Dealing with Infestation
Of course, the big question every homeowner or business owner must confront when they suspect that rats are present is how to get rid of them. Your best immediate option is to contact a professional pest control expert to ensure that your rat infestation is dealt with promptly. After an initial inspection to confirm that these creatures are present, that expert will offer one of two main removal options to correct the problem: baiting or trapping.
Baiting methods involve the use of poison bait in areas that rats are suspected of frequenting. The idea behind this removal strategy is that the rats will eat the poisoned food and then die. Bait of this kind can be an effective way to eliminate any rat problem, but care must be taken to ensure that poisons are not placed where children or pets can reach them, because those poisons are toxic to humans and other animals as well.
There are times when trapping can be effective as well, using either capture boxes or the old snap-back traps. When baited, these traps lure rats in and then prevent their escape. Their drawback is that rats are naturally suspicious creatures, and wary of new objects they encounter in their territory. In most cases, however, the rat just needs time to get accustomed to the object as part of its natural surroundings. As a result, traps generally take a few days to work.
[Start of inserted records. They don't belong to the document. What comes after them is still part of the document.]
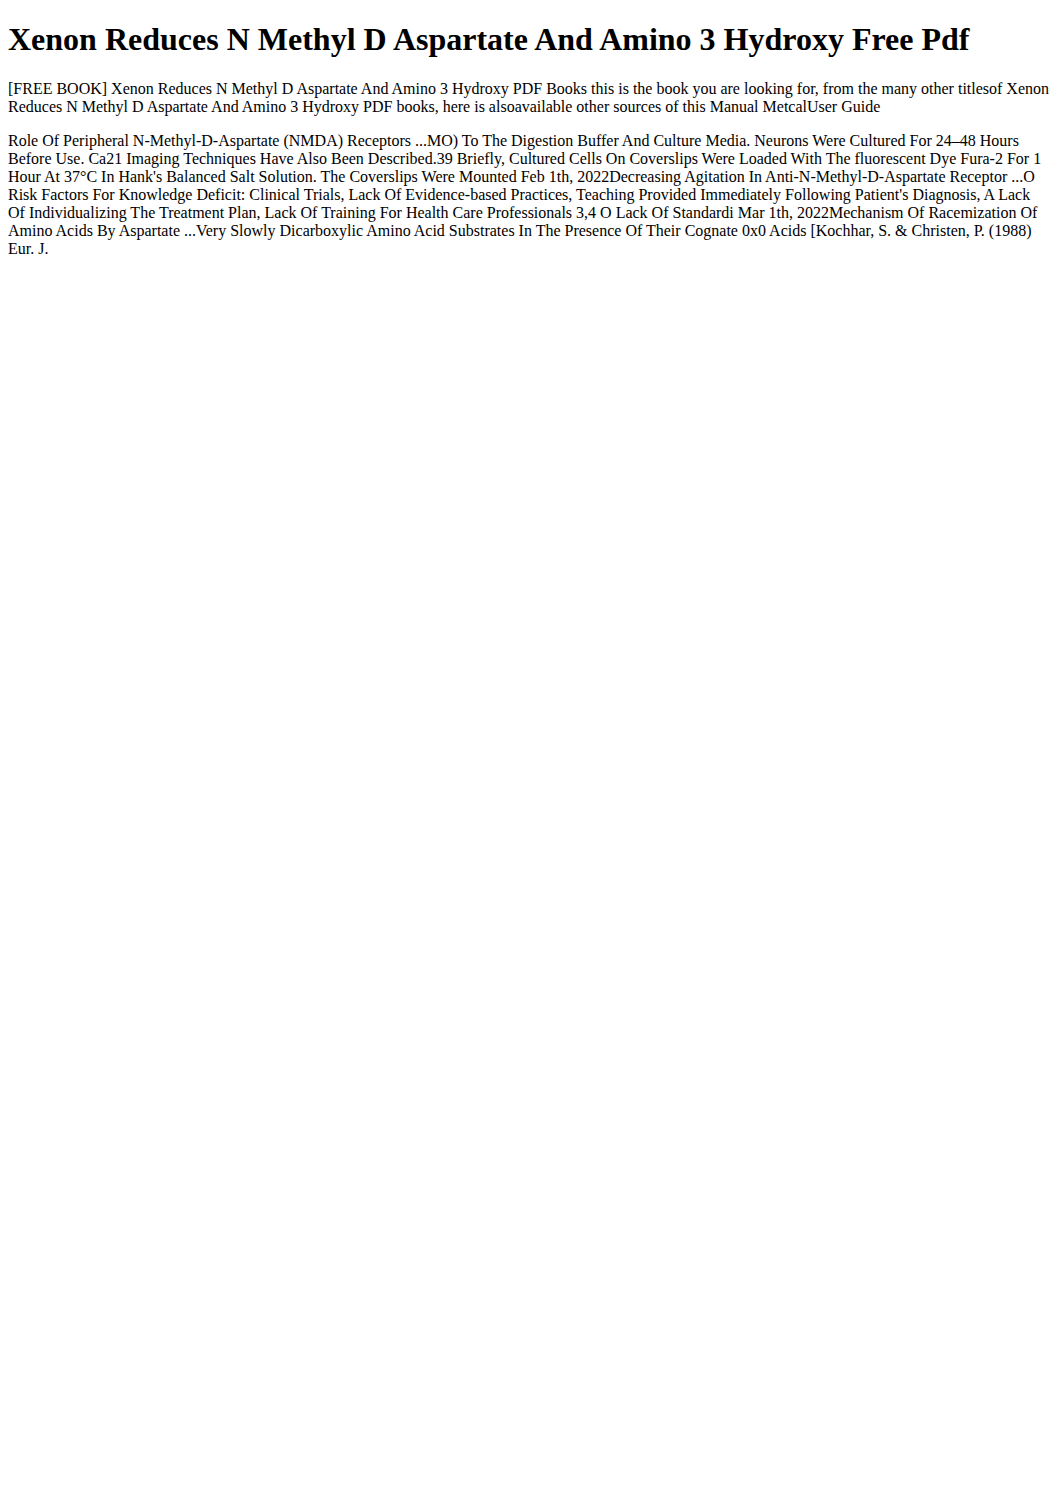Xenon Reduces N Methyl D Aspartate And Amino 3 Hydroxy Free Pdf
[FREE BOOK] Xenon Reduces N Methyl D Aspartate And Amino 3 Hydroxy PDF Books this is the book you are looking for, from the many other titlesof Xenon Reduces N Methyl D Aspartate And Amino 3 Hydroxy PDF books, here is alsoavailable other sources of this Manual MetcalUser Guide
Role Of Peripheral N-Methyl-D-Aspartate (NMDA) Receptors ...MO) To The Digestion Buffer And Culture Media. Neurons Were Cultured For 24–48 Hours Before Use. Ca21 Imaging Techniques Have Also Been Described.39 Briefly, Cultured Cells On Coverslips Were Loaded With The fluorescent Dye Fura-2 For 1 Hour At 37°C In Hank's Balanced Salt Solution. The Coverslips Were Mounted Feb 1th, 2022Decreasing Agitation In Anti-N-Methyl-D-Aspartate Receptor ...O Risk Factors For Knowledge Deficit: Clinical Trials, Lack Of Evidence-based Practices, Teaching Provided Immediately Following Patient's Diagnosis, A Lack Of Individualizing The Treatment Plan, Lack Of Training For Health Care Professionals 3,4 O Lack Of Standardi Mar 1th, 2022Mechanism Of Racemization Of Amino Acids By Aspartate ...Very Slowly Dicarboxylic Amino Acid Substrates In The Presence Of Their Cognate 0x0 Acids [Kochhar, S. & Christen, P. (1988) Eur. J.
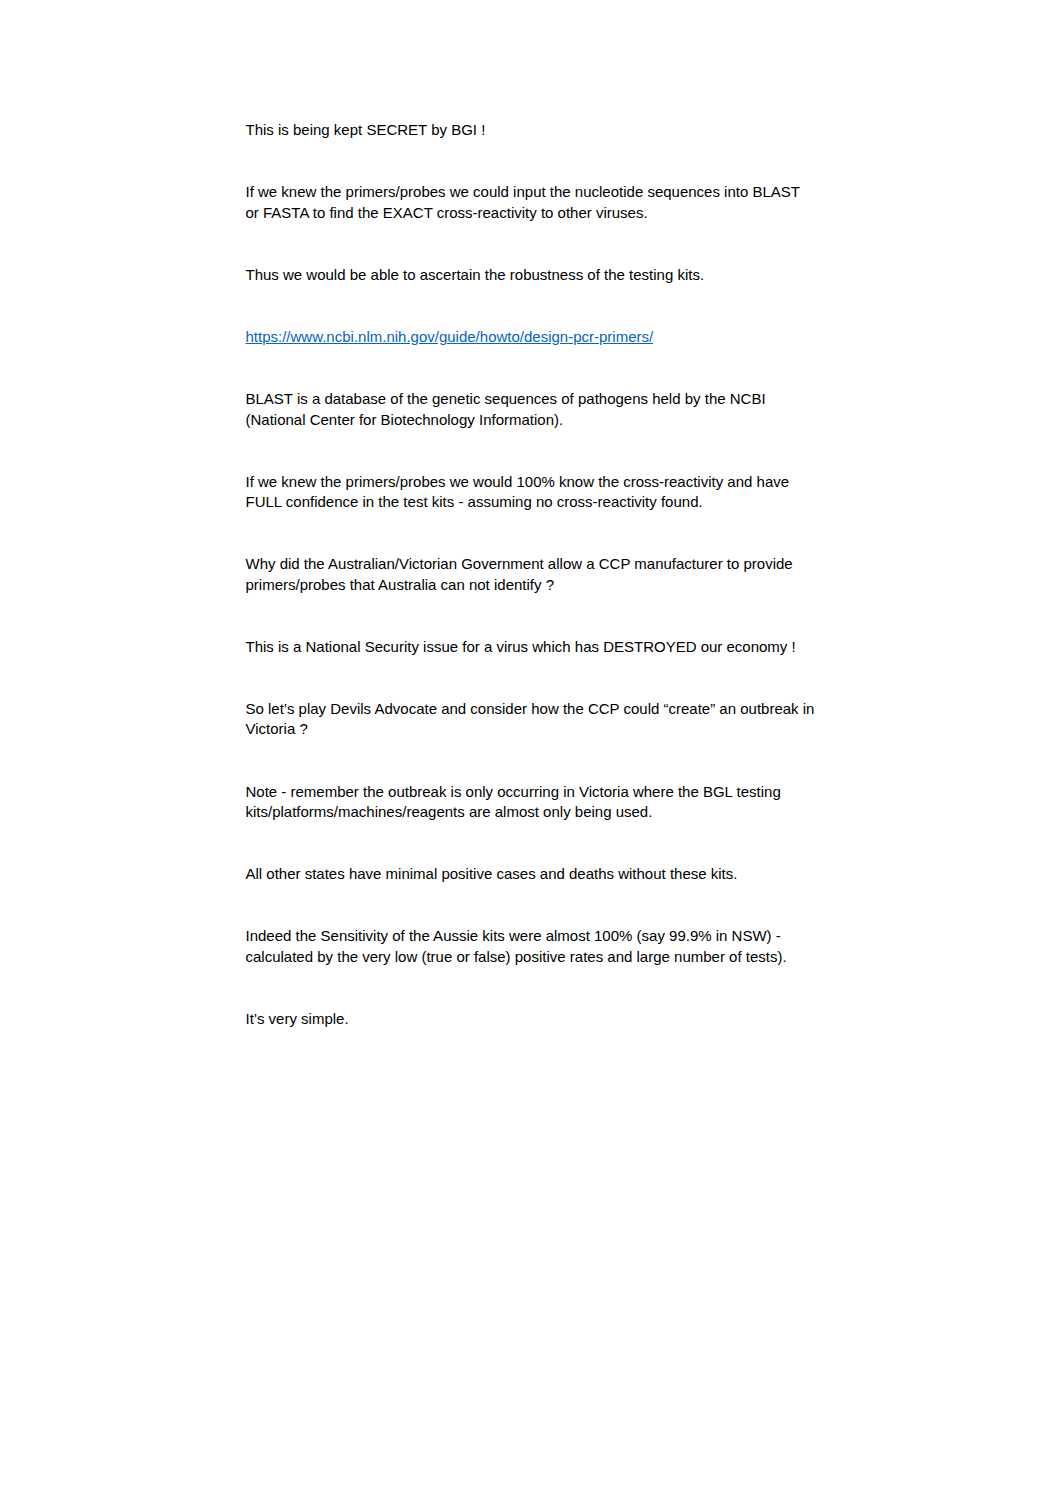This is being kept SECRET by BGI !
If we knew the primers/probes we could input the nucleotide sequences into BLAST or FASTA to find the EXACT cross-reactivity to other viruses.
Thus we would be able to ascertain the robustness of the testing kits.
https://www.ncbi.nlm.nih.gov/guide/howto/design-pcr-primers/
BLAST is a database of the genetic sequences of pathogens held by the NCBI (National Center for Biotechnology Information).
If we knew the primers/probes we would 100% know the cross-reactivity and have FULL confidence in the test kits - assuming no cross-reactivity found.
Why did the Australian/Victorian Government allow a CCP manufacturer to provide primers/probes that Australia can not identify ?
This is a National Security issue for a virus which has DESTROYED our economy !
So let’s play Devils Advocate and consider how the CCP could “create” an outbreak in Victoria ?
Note - remember the outbreak is only occurring in Victoria where the BGL testing kits/platforms/machines/reagents are almost only being used.
All other states have minimal positive cases and deaths without these kits.
Indeed the Sensitivity of the Aussie kits were almost 100% (say 99.9% in NSW) - calculated by the very low (true or false) positive rates and large number of tests).
It’s very simple.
Naturally, the best way to deal with rat infestation is to prevent one from taking root in the first place. Keep tree branches cut back away from your home, eliminate waste from your yard, and make sure that there are no cracks, holes, or other easy entry points on the outside of the house. Since even those methods are far from foolproof, it is important to be vigilant to the signs of infestation and call for professional help as soon as a problem is identified.